Becky Schexnayder studied and graduated from the University of Louisiana at Lafayette in Anthropology and Photography in 1985. By combining these two disciplines, she preserves history through storytelling. She produced her first short documentary, Poverty Point: A Commemorative Closing in 1986, about the significance of the 2,500 year old Poverty Point Archaeology site in Epps, La., prior to its temporary closing. The film aired on AOC (Acadiana Open Channel) for six months.
Throughout her career, she has worked as a museum exhibit researcher, photographer, designer, and filmmaker. In 2009, she filmed and edited the music video, The Ballad of David Robicheaux, an artistic interpretation of a song written by Andy Smith about the main character, Dave Robicheaux from author James Lee Burke. “This piece really inspired me as a filmmaker, giving me the freedom to express myself artistically and creatively,” she notes. This music video was chosen to screen at the Cinema On The Bayou Film Festival in Lafayette in 2010.

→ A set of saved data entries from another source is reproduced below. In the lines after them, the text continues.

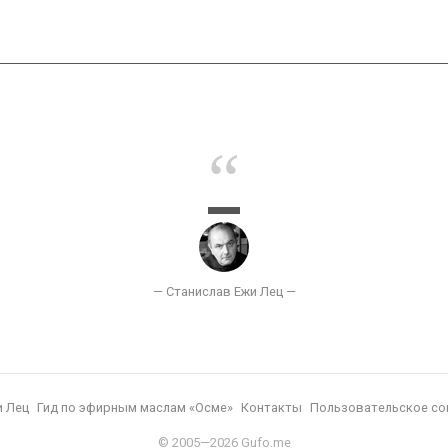
и Лец
Гид по эфирным маслам «Осме»
Контакты
Пользовательское со
© 2005—2026 Gufo.me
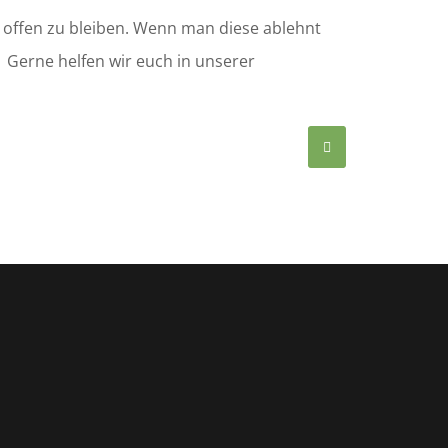
 offen zu bleiben. Wenn man diese ablehnt
Gerne helfen wir euch in unserer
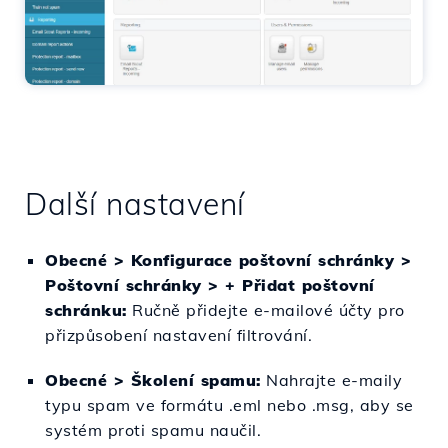
Další nastavení
Obecné > Konfigurace poštovní schránky >
Poštovní schránky > + Přidat poštovní
schránku:
Ručně přidejte e-mailové účty pro
přizpůsobení nastavení filtrování.
Obecné > Školení spamu:
Nahrajte e-maily
typu spam ve formátu .eml nebo .msg, aby se
systém proti spamu naučil.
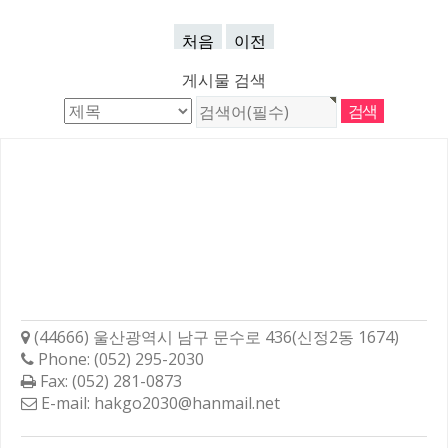
처음
이전
게시물 검색
학성고등학교총동문회
(44666) 울산광역시 남구 문수로 436(신정2동 1674)
Phone: (052) 295-2030
Fax: (052) 281-0873
E-mail: hakgo2030@hanmail.net
바로가기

While working on the J.D. Miller Music Studio Exhibit, Rebecca was intrigued by the stories of the Swamp Blues artists that recorded in that studio during the 1950s and ’60s. She says, “I realized the importance of this music and its contribution to our culture. I wanted to capture their stories on film as a way to preserve this part of our history … and I found Carol Fran living right here in Lafayette!”